- [短い課題] ミャンマーでの出家を振り返る文章で、筆者が初めて出家したのは何歳の時ですか？

- [読む文章]
親日ミャンマー人が現地で経験した2度目のクーデター

第6回「私が為すべき役目とは」

 人生は短い。生きているあいだに、何を生きがいにしていくのか。多くの人もそんな風に考えたことがあるのではないだろうか。

 私は運が良いと気づいたのは12歳の時。たまたま仏教の慣習でもある出家をすることになった。ミャンマーでは男性であれば、必ず一生に一度は出家するという慣しがあって、私は家の近くのお寺に行き、髪を剃り、1か月間の修行をすることになった。そこで学んだのは「今という瞬間を、何のために生きるのか」と自問することだった。そうしたことを深く考えたことはなく、意味もあまり理解していなかったと思う。そもそも遊び以外に深く考える必要もなかった。この言葉はずっと心のどこかに引っかかりながら、二度目の出家をすることとなった。

(C)日本アセアンセンター

 ちなみに当時は小中高と学校の試験が終わると、3か月間の休みがあり、1か月ほど出家することが一般的だった。二度目の出家の場所となった寺は、家から4~5時間かかる郊外で、しかも村の墓地の隣というロケーション。村の一番奥にあって、当然電気もなく、毎晩瞑想して早く寝るしかなかった。瞑想すればするほど、側に誰かがいるような感じがして死ぬほど怖かったという記憶がある。まさにホラー映画さながらの雰囲気だった。

- [収集資料]

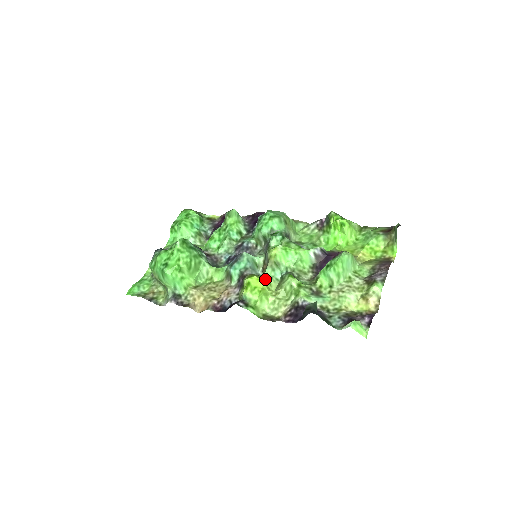
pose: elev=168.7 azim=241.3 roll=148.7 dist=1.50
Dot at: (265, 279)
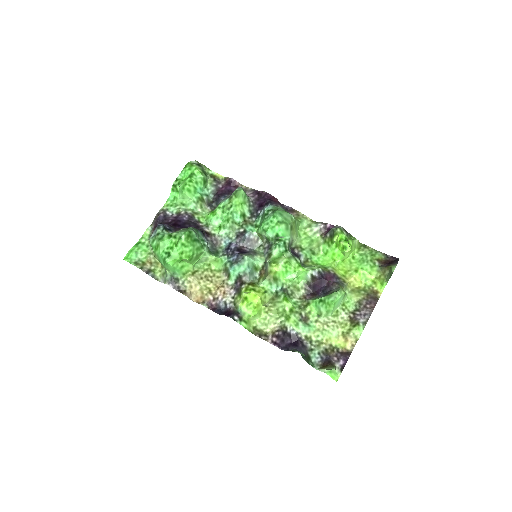
Dot at: (261, 292)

- [課題への回答] 12歳の時です。